### Information provided
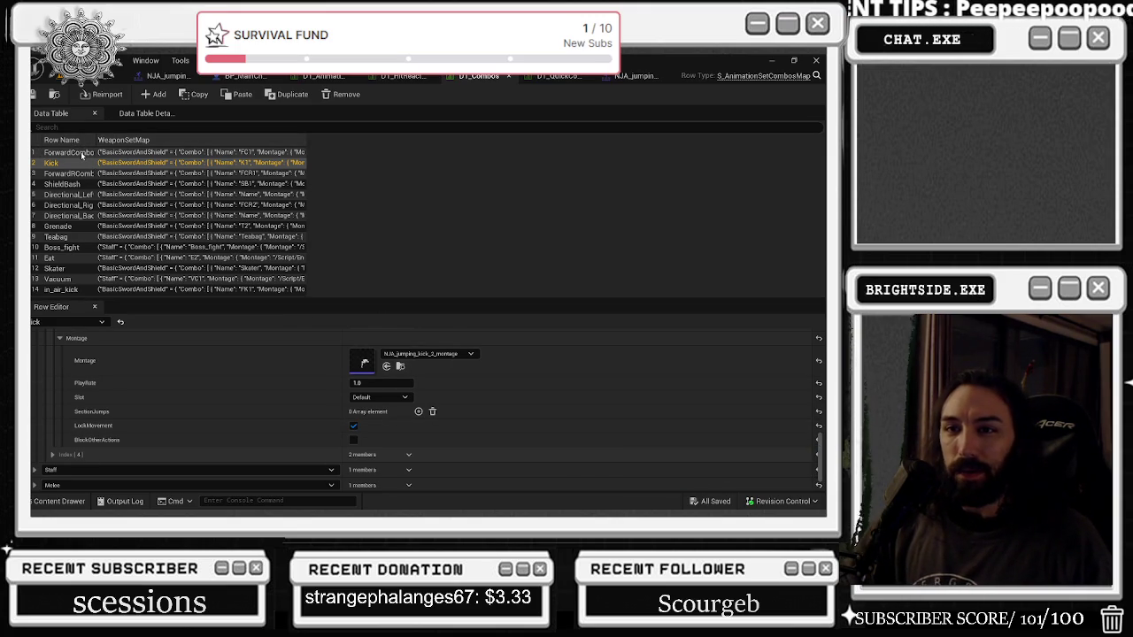
left_click(60, 289)
scroll(279, 355, "up", 5)
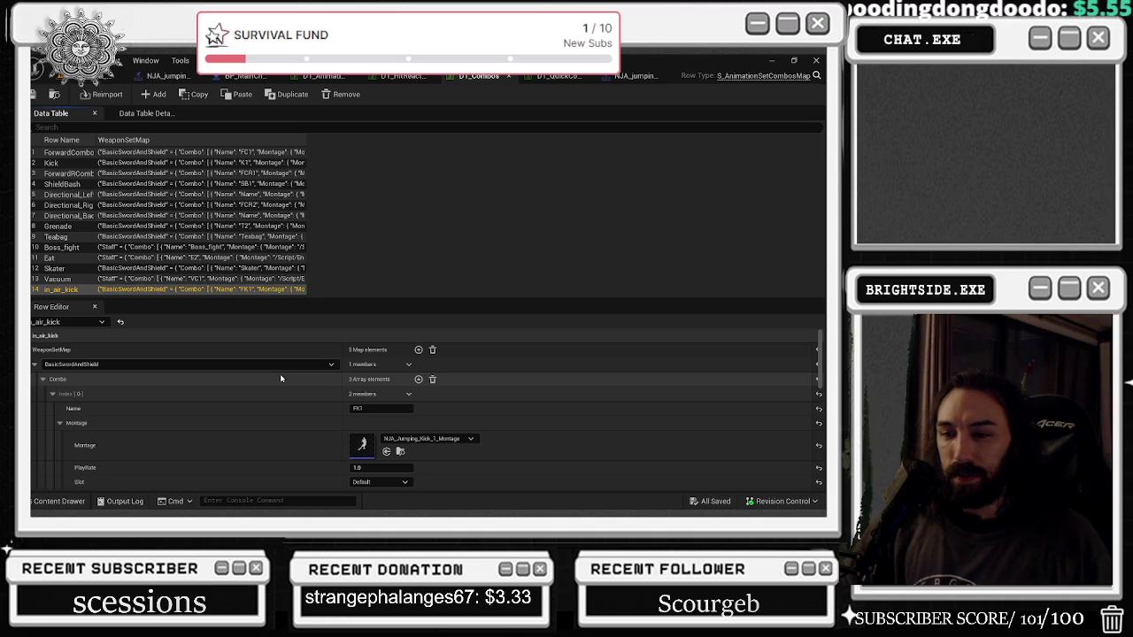
scroll(281, 379, "down", 5)
scroll(277, 392, "down", 2)
scroll(276, 391, "down", 3)
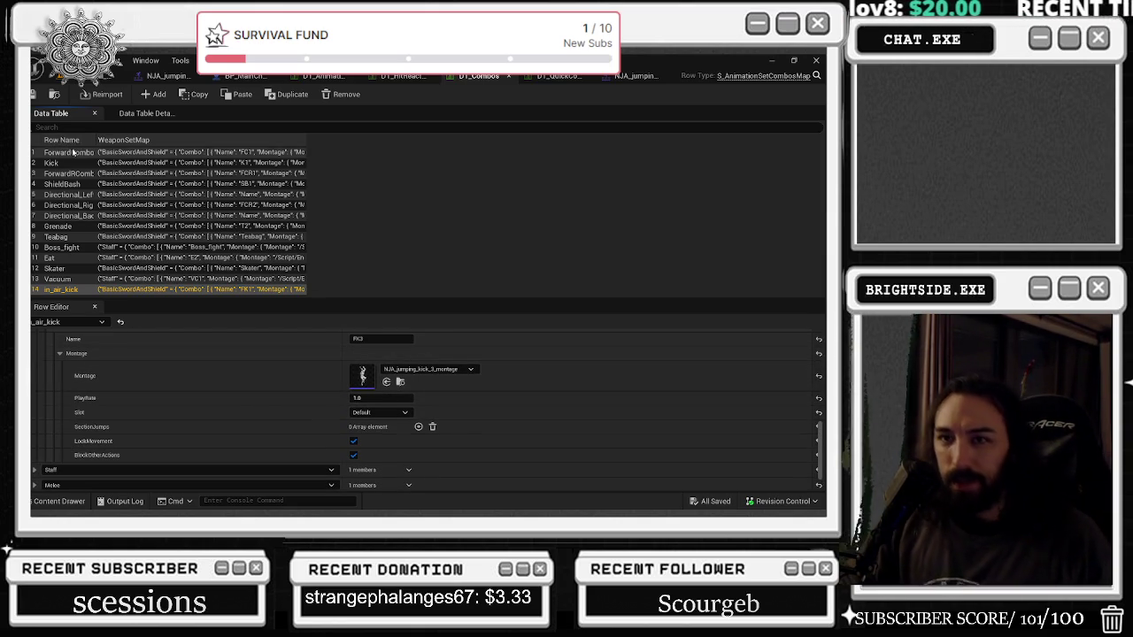
left_click(73, 152)
scroll(310, 382, "down", 3)
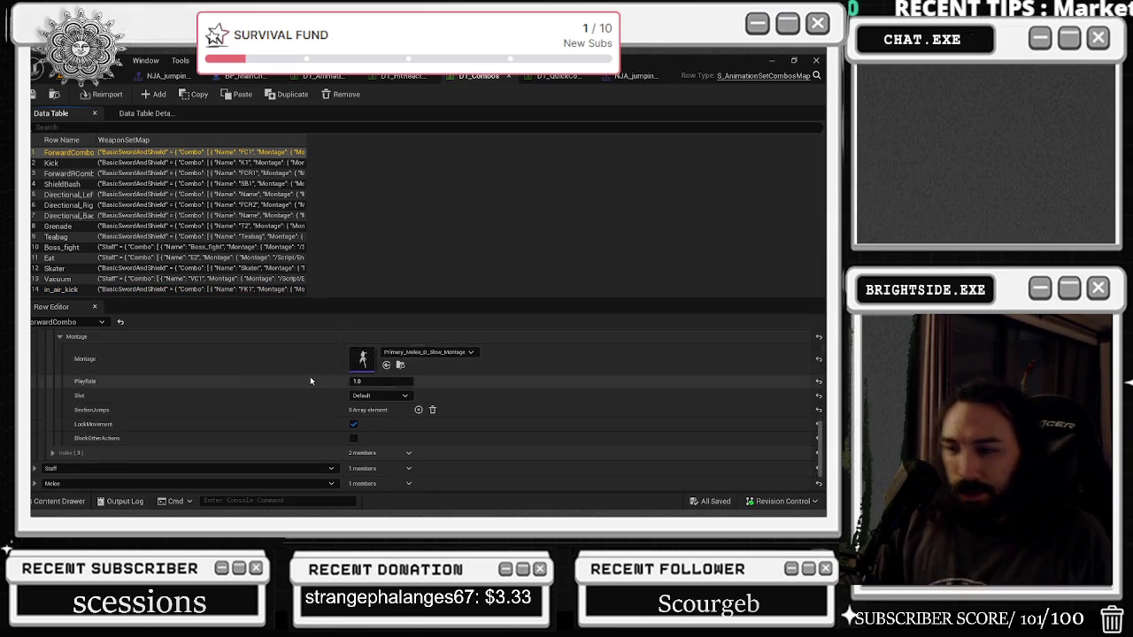
left_click(50, 405)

### Exercise description
Search the records for the string "down", and copy every line that holds it.

### Written response
scroll(281, 379, "down", 5)
scroll(277, 392, "down", 2)
scroll(276, 391, "down", 3)
scroll(310, 382, "down", 3)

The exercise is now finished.